A majority of hearing experts quoted in the journal Pediatrics indicated that it is necessary for parents of deaf children to learn and use sign language. The question of whether or not signing is good for children has become more controversial over time.
Approximately half of the ten thousind infants born each year in the United Sates with sensorineural deafness receive cochlear implants, devices which enable profoundly deaf people to have some sense of sound. Some specialists advise that all deaf children learn sign language, regardless of whether or not they receive a cochlearn implant. Others fear that sign language will interfere with the rehabilitation needed to utilize the cochlear device. Others have concerns about burdens on parents learning a new language quickly.

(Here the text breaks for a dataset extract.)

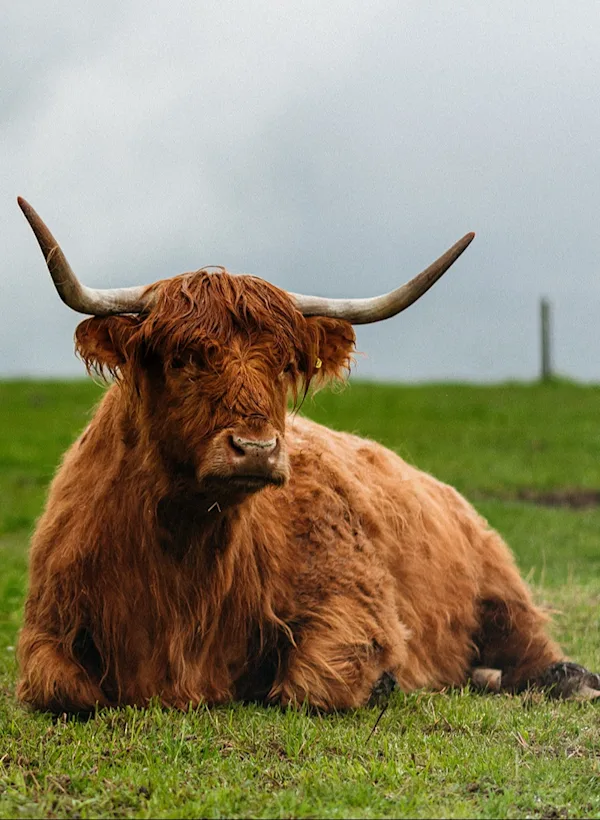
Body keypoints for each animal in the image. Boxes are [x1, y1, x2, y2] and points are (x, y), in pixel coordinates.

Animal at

Nine experts from fields associated with hearing and language shared their perspectives in an “Ethics Rounds” feature in Pediatrics. They concluded “The benefits of learning sign language clearly outweigh the risks. For parents and families who are willing and able, this approach seems clearly preferable to an approach that focuses solely on oral communication.”
According to John Lantos, a professor of pediatrics at the University of Missouri-Kansas City, “The more languages they learn, the better these children will be able to communicate.”